**** EXERCISE MATERIAL ****

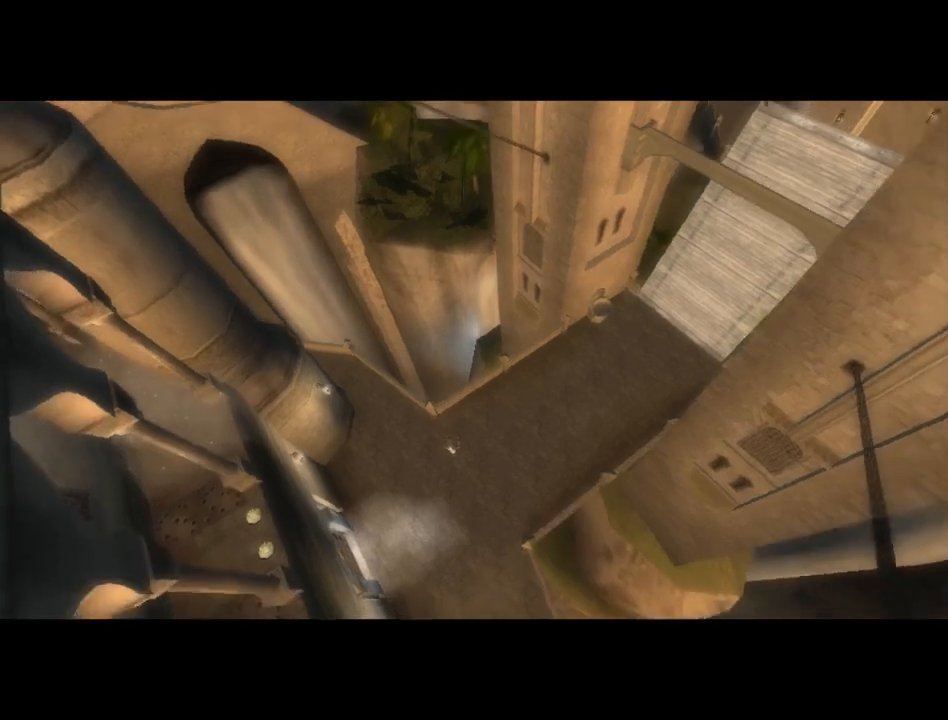
{"buttons": ["B"], "left_stick": "center", "right_stick": "center", "events": [[450, "B", "down"]]}
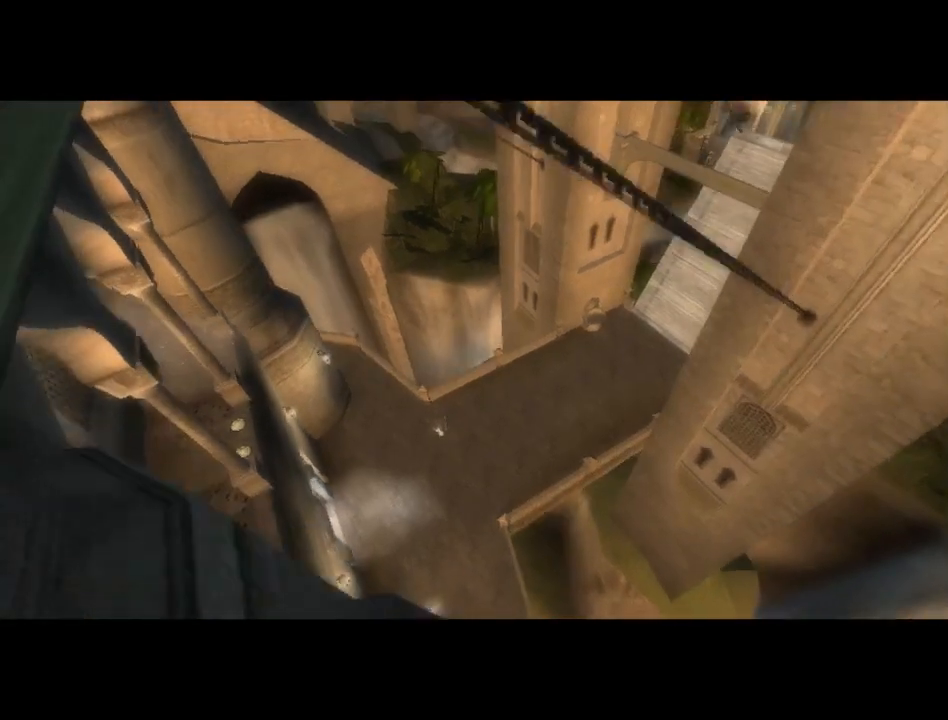
{"buttons": [], "left_stick": "center", "right_stick": "center", "events": [[50, "B", "up"], [100, "B", "down"], [200, "B", "up"], [250, "B", "down"], [317, "B", "up"], [383, "B", "down"], [483, "B", "up"]]}
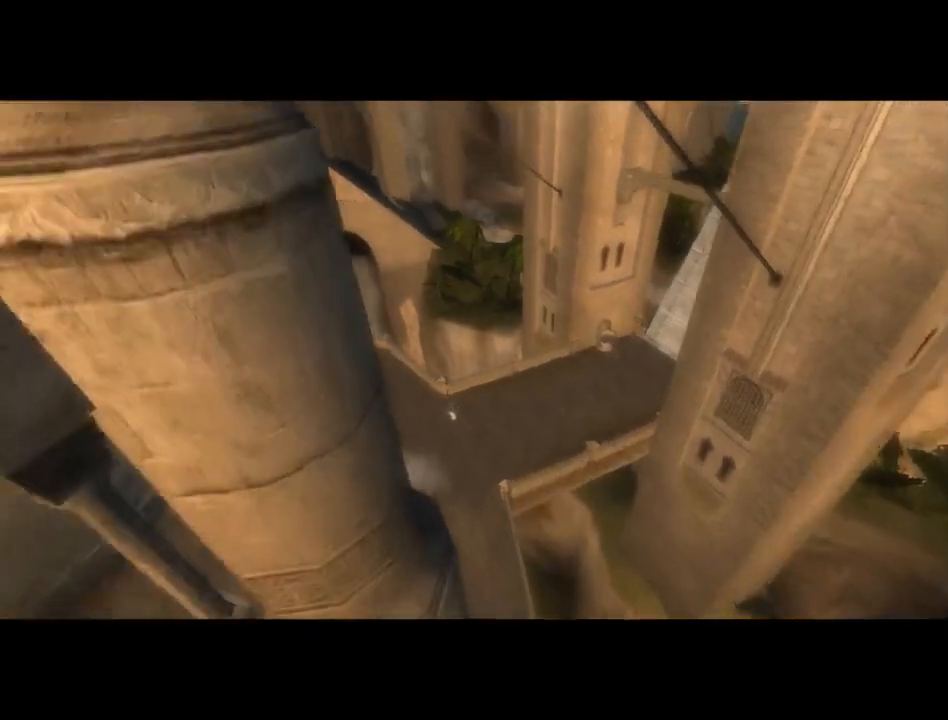
{"buttons": ["B"], "left_stick": "center", "right_stick": "center", "events": [[33, "B", "down"], [117, "B", "up"], [217, "B", "down"], [283, "B", "up"], [350, "B", "down"], [450, "B", "up"], [500, "B", "down"]]}
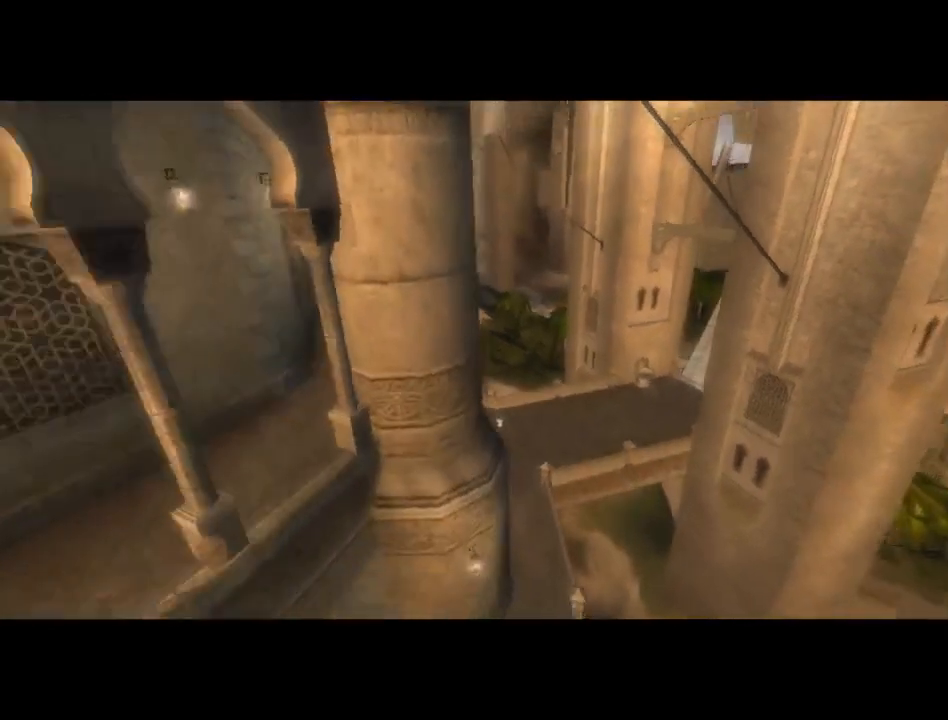
{"buttons": ["B"], "left_stick": "center", "right_stick": "center", "events": [[100, "B", "up"], [150, "B", "down"], [217, "B", "up"], [317, "B", "down"], [367, "B", "up"], [467, "B", "down"]]}
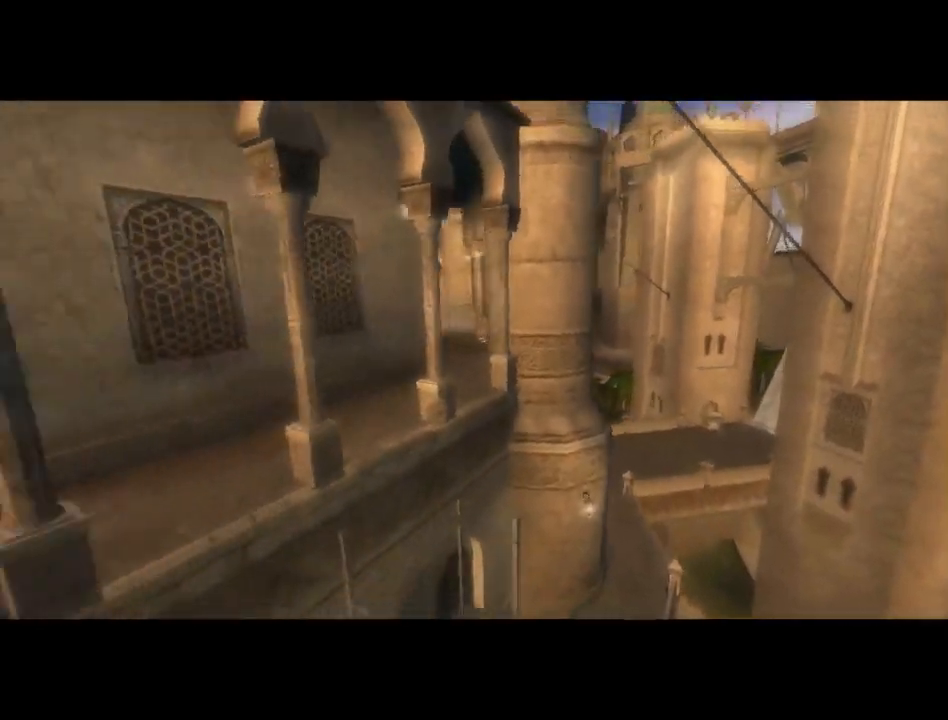
{"buttons": [], "left_stick": "center", "right_stick": "center", "events": [[33, "B", "up"], [117, "B", "down"], [200, "B", "up"], [283, "B", "down"], [333, "B", "up"], [433, "B", "down"], [500, "B", "up"]]}
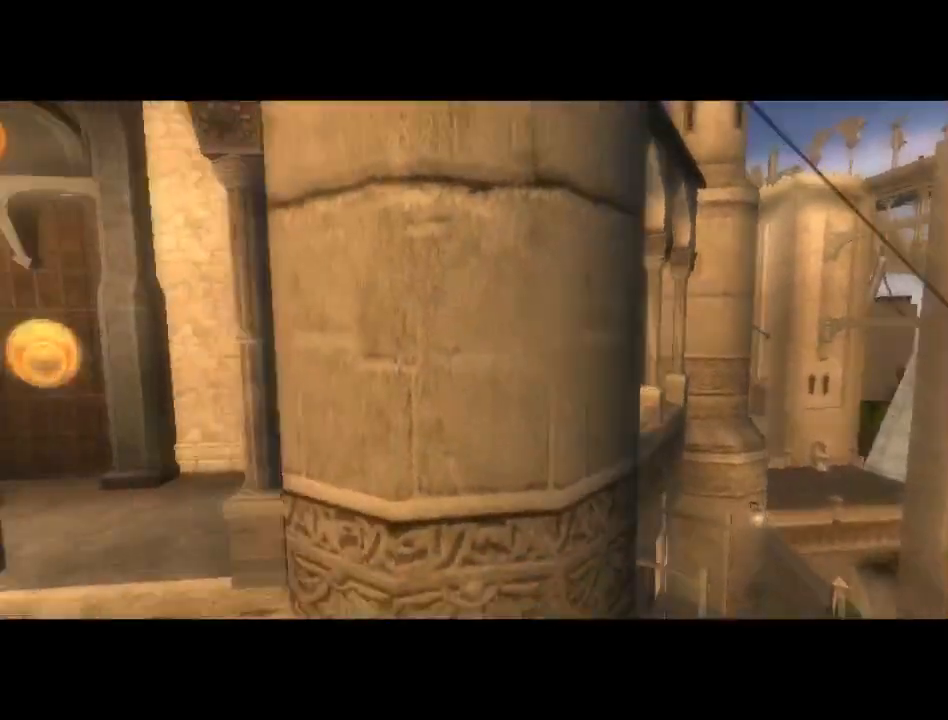
{"buttons": [], "left_stick": "center", "right_stick": "center", "events": [[83, "B", "down"], [150, "B", "up"], [250, "B", "down"], [300, "B", "up"], [400, "B", "down"], [500, "B", "up"]]}
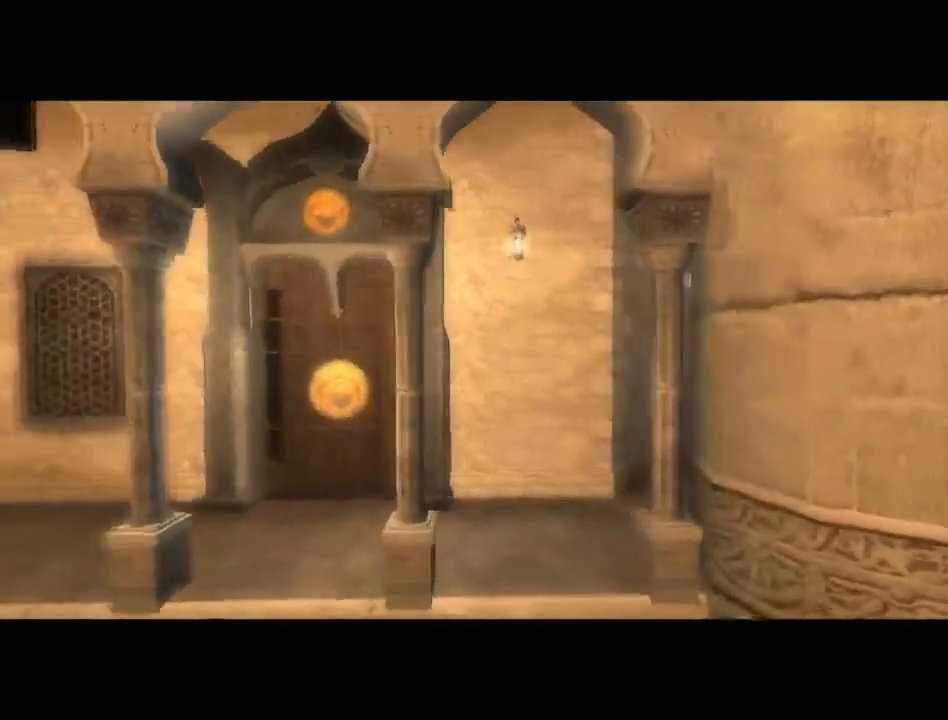
{"buttons": [], "left_stick": "center", "right_stick": "center", "events": [[83, "B", "down"], [117, "B", "up"], [217, "B", "down"], [317, "B", "up"], [417, "B", "down"], [500, "B", "up"]]}
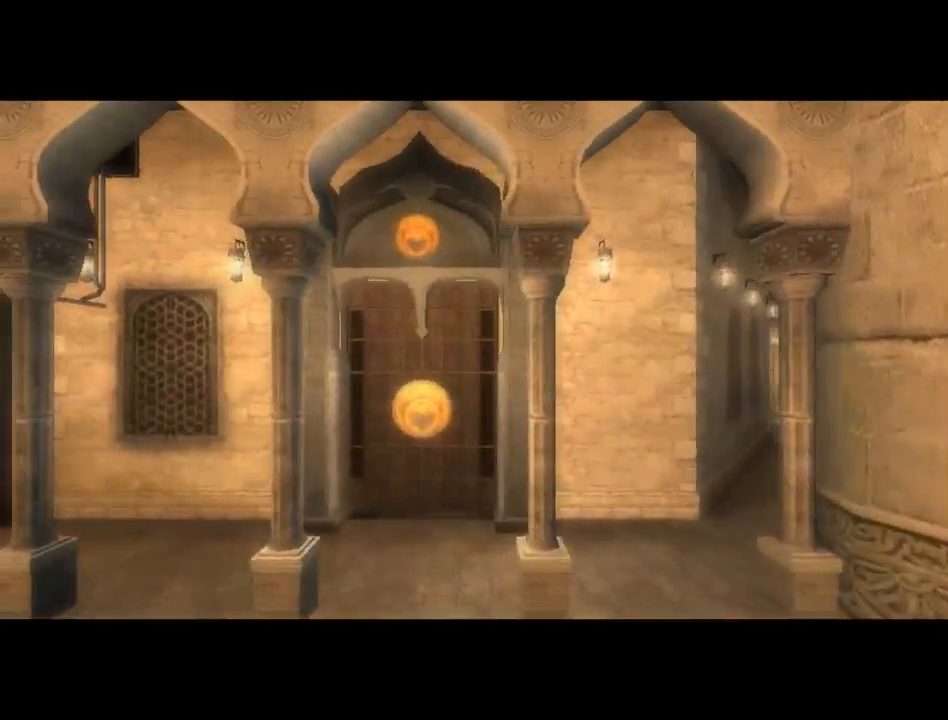
{"buttons": [], "left_stick": "center", "right_stick": "center", "events": [[50, "B", "down"], [133, "B", "up"], [217, "B", "down"], [317, "B", "up"], [400, "B", "down"], [467, "B", "up"]]}
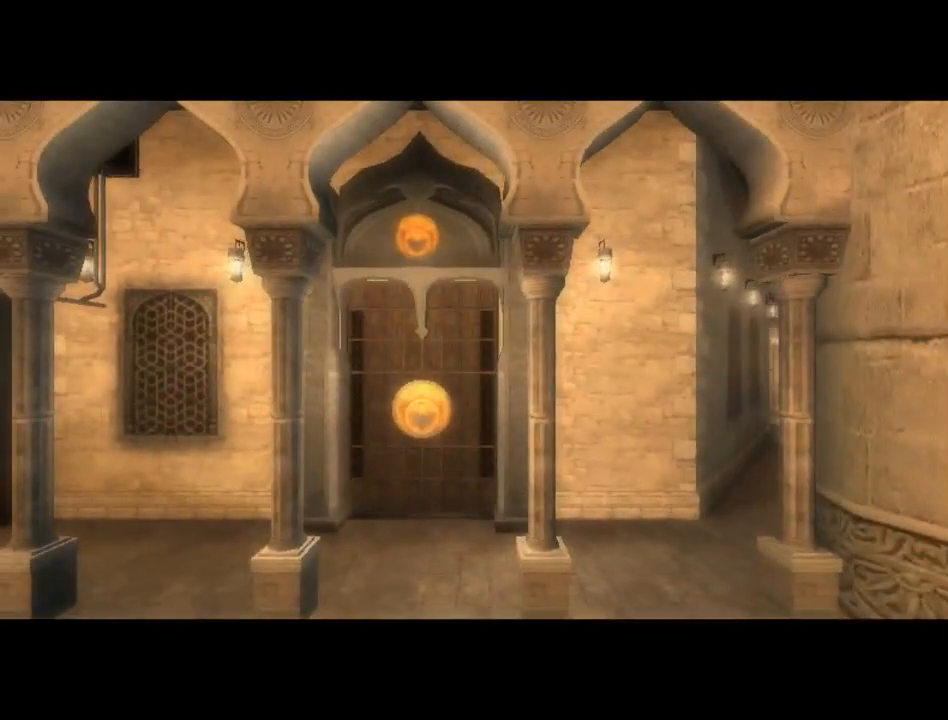
{"buttons": [], "left_stick": "center", "right_stick": "center", "events": [[100, "B", "down"], [150, "B", "up"], [233, "B", "down"], [300, "B", "up"], [383, "B", "down"], [467, "B", "up"]]}
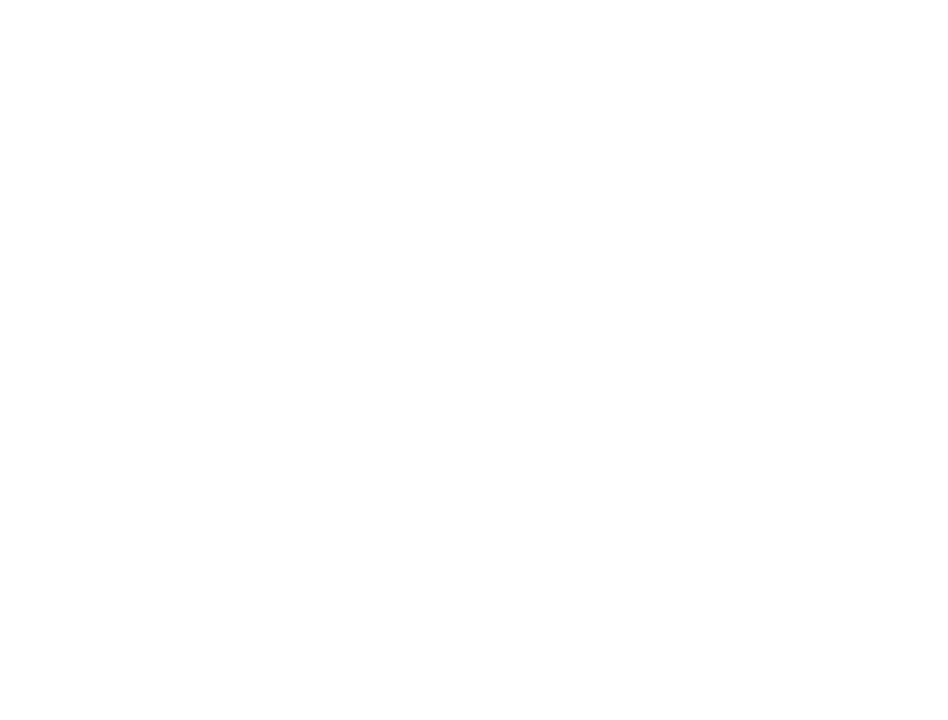
{"buttons": [], "left_stick": "right", "right_stick": "center", "events": [[50, "B", "down"], [133, "B", "up"], [150, "left_stick", "right"], [183, "B", "down"], [250, "B", "up"], [317, "B", "down"], [417, "B", "up"]]}
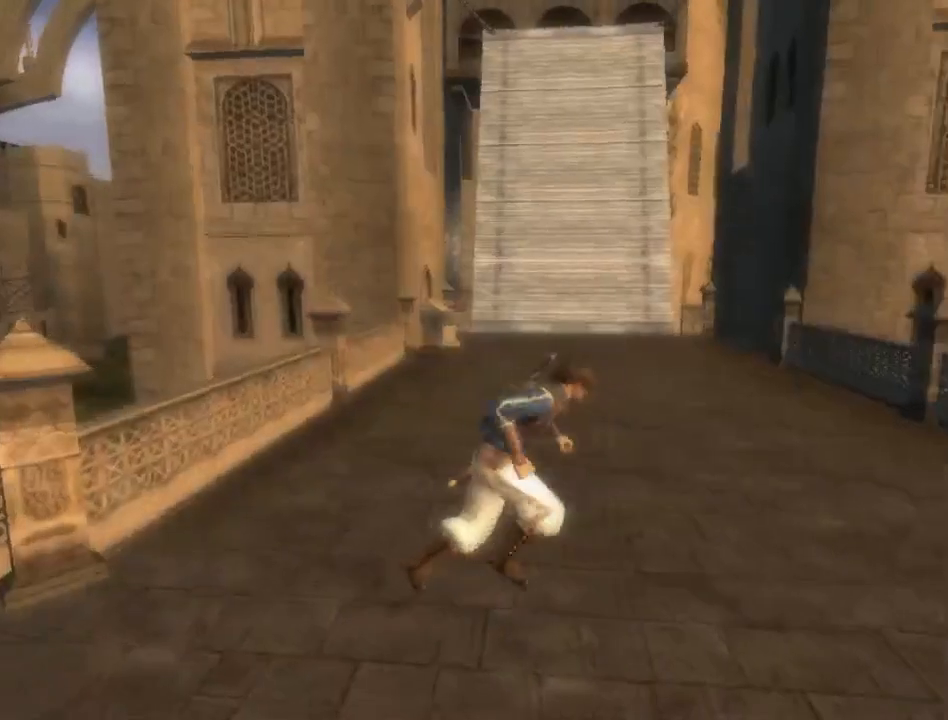
{"buttons": [], "left_stick": "up", "right_stick": "right", "events": [[83, "right_stick", "right"], [233, "left_stick", "up-right"], [483, "left_stick", "up"]]}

****

▸ EXERCISE INSTRUCTIONS
Check each line of the data above for the string "down", and copy the ones that have it.

▸ COMPLETED EXERCISE
{"buttons": ["B"], "left_stick": "center", "right_stick": "center", "events": [[450, "B", "down"]]}
{"buttons": [], "left_stick": "center", "right_stick": "center", "events": [[50, "B", "up"], [100, "B", "down"], [200, "B", "up"], [250, "B", "down"], [317, "B", "up"], [383, "B", "down"], [483, "B", "up"]]}
{"buttons": ["B"], "left_stick": "center", "right_stick": "center", "events": [[33, "B", "down"], [117, "B", "up"], [217, "B", "down"], [283, "B", "up"], [350, "B", "down"], [450, "B", "up"], [500, "B", "down"]]}
{"buttons": ["B"], "left_stick": "center", "right_stick": "center", "events": [[100, "B", "up"], [150, "B", "down"], [217, "B", "up"], [317, "B", "down"], [367, "B", "up"], [467, "B", "down"]]}
{"buttons": [], "left_stick": "center", "right_stick": "center", "events": [[33, "B", "up"], [117, "B", "down"], [200, "B", "up"], [283, "B", "down"], [333, "B", "up"], [433, "B", "down"], [500, "B", "up"]]}
{"buttons": [], "left_stick": "center", "right_stick": "center", "events": [[83, "B", "down"], [150, "B", "up"], [250, "B", "down"], [300, "B", "up"], [400, "B", "down"], [500, "B", "up"]]}
{"buttons": [], "left_stick": "center", "right_stick": "center", "events": [[83, "B", "down"], [117, "B", "up"], [217, "B", "down"], [317, "B", "up"], [417, "B", "down"], [500, "B", "up"]]}
{"buttons": [], "left_stick": "center", "right_stick": "center", "events": [[50, "B", "down"], [133, "B", "up"], [217, "B", "down"], [317, "B", "up"], [400, "B", "down"], [467, "B", "up"]]}
{"buttons": [], "left_stick": "center", "right_stick": "center", "events": [[100, "B", "down"], [150, "B", "up"], [233, "B", "down"], [300, "B", "up"], [383, "B", "down"], [467, "B", "up"]]}
{"buttons": [], "left_stick": "right", "right_stick": "center", "events": [[50, "B", "down"], [133, "B", "up"], [150, "left_stick", "right"], [183, "B", "down"], [250, "B", "up"], [317, "B", "down"], [417, "B", "up"]]}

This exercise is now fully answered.